An often-overlooked way to create more value is increasing ownership in your company through minority shareholder buyouts, especially in high-growth businesses. Growth companies frequently raise capital, and growth often takes longer than expected. Over time, some investors lose interest or seek liquidity, creating an opportunity for founders to increase their ownership stake.
We recently helped a company refinance debt, fund an acquisition, and repurchase roughly 10% of its equity from minority shareholders and select board members. Moves like this can significantly increase long-term value for remaining owners.
An ideal time to consider such shareholder buyouts is when the Company is profitable and can support debt service. Proactively approaching shareholders with a buyout offer can create a win-win outcome: investors receive solid return on their investment, while founders increase their ownership stake and participate more fully in the company’s future growth.
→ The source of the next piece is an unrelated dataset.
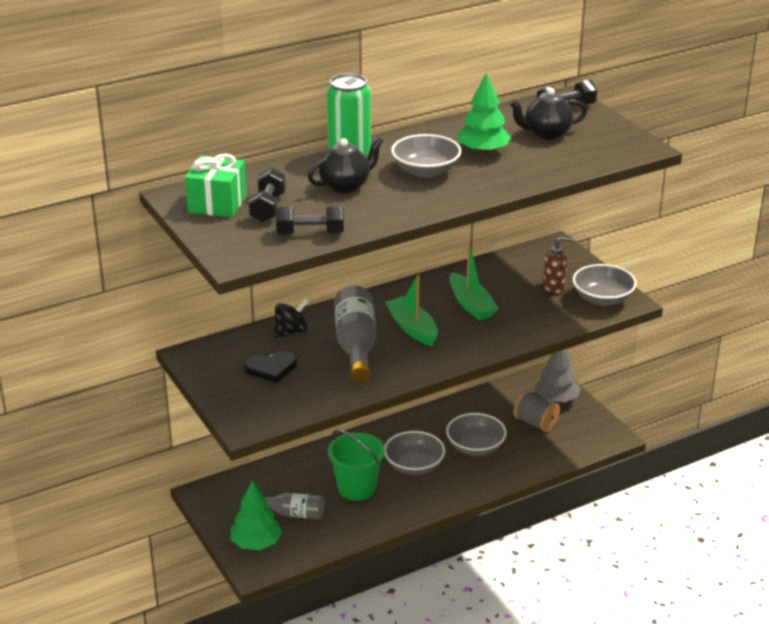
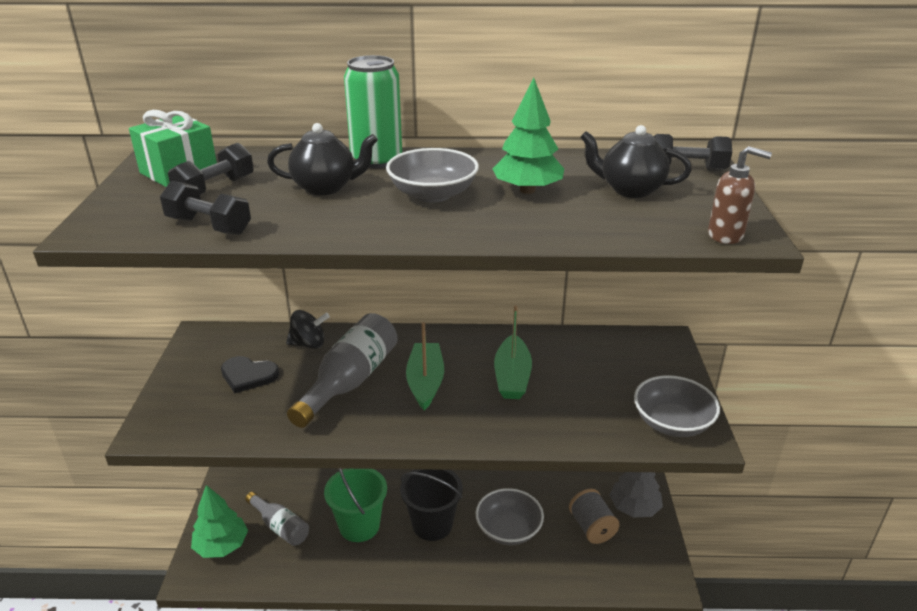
camera: 30 degrees right, 0 degrees up
grey bowl [384,431,445,475] -> black bucket [400,469,463,541]
brown soap dispenser [543,236,573,293] -> brown soap dispenser moved to [708,146,772,244]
Here are several brief examples from other past clients that produced dramatic long-term results:
- A minority debt and equity investor passed away, and the estate requested repayment at par value (the original investment amount). Over the next decade, the company EBITDA grew from $2.5 million to over $50 million.
- An owner bought out a 50% equity investor for $5 million by exercising a pre-existing buyout clause (another good idea). The investor achieved a 3x return, but within 18 months, the owner took his company public and sold 30% of the company’s equity for $60 million at a $180 million valuation.
- A consumer brand and retailer proactively approached its joint venture partner in a foreign subsidiary to buy out its ownership stake. The partner agreed and even financed the transaction with a seller note. Over the next years, total company EBITDA grew from $12 million to $80 million.
If you have a growing business with investors interested to exit your company’s growth journey, now may be an excellent time to consider a minority shareholder buyout.